Scene geometry reasoning data

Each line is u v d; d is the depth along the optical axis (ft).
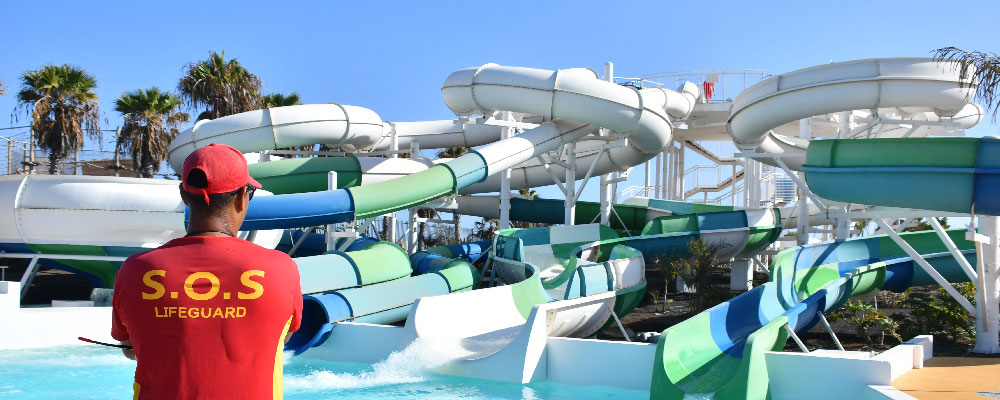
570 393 34.86
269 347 7.30
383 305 50.62
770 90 62.03
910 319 52.60
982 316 43.88
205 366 7.01
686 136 117.70
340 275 54.49
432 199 67.36
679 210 95.45
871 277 54.60
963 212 42.39
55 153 95.61
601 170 94.32
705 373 32.83
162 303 6.99
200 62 115.03
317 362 43.39
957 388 29.94
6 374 38.24
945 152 41.39
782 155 65.36
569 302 43.60
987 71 40.96
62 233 57.31
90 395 33.19
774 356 32.07
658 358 31.76
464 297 44.83
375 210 61.46
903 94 57.41
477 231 144.05
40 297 65.16
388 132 101.76
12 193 56.85
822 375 31.19
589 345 37.65
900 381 31.48
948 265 57.00
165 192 58.75
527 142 76.59
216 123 80.79
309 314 49.80
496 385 36.81
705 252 66.59
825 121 91.45
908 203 43.32
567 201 86.48
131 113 109.70
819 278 53.88
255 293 7.21
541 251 79.71
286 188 79.61
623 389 36.17
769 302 45.47
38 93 95.61
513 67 77.36
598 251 72.43
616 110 75.00
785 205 110.93
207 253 7.32
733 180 119.14
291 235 83.66
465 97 78.89
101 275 61.31
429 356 39.75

Task to complete:
Your copy should hold every entry exactly as written, but none of the pictures.

Output of the exercise:
Each line is u v d; d is the depth along the optical axis (ft).
570 393 34.86
269 347 7.30
383 305 50.62
770 90 62.03
910 319 52.60
982 316 43.88
205 366 7.01
686 136 117.70
340 275 54.49
432 199 67.36
679 210 95.45
871 277 54.60
963 212 42.39
55 153 95.61
601 170 94.32
705 373 32.83
162 303 6.99
200 62 115.03
317 362 43.39
957 388 29.94
6 374 38.24
945 152 41.39
782 155 65.36
569 302 43.60
987 71 40.96
62 233 57.31
90 395 33.19
774 356 32.07
658 358 31.76
464 297 44.83
375 210 61.46
903 94 57.41
477 231 144.05
40 297 65.16
388 132 101.76
12 193 56.85
822 375 31.19
589 345 37.65
900 381 31.48
948 265 57.00
165 192 58.75
527 142 76.59
216 123 80.79
309 314 49.80
496 385 36.81
705 252 66.59
825 121 91.45
908 203 43.32
567 201 86.48
131 113 109.70
819 278 53.88
255 293 7.21
541 251 79.71
286 188 79.61
623 389 36.17
769 302 45.47
38 93 95.61
513 67 77.36
598 251 72.43
616 110 75.00
785 205 110.93
207 253 7.32
733 180 119.14
291 235 83.66
465 97 78.89
101 275 61.31
429 356 39.75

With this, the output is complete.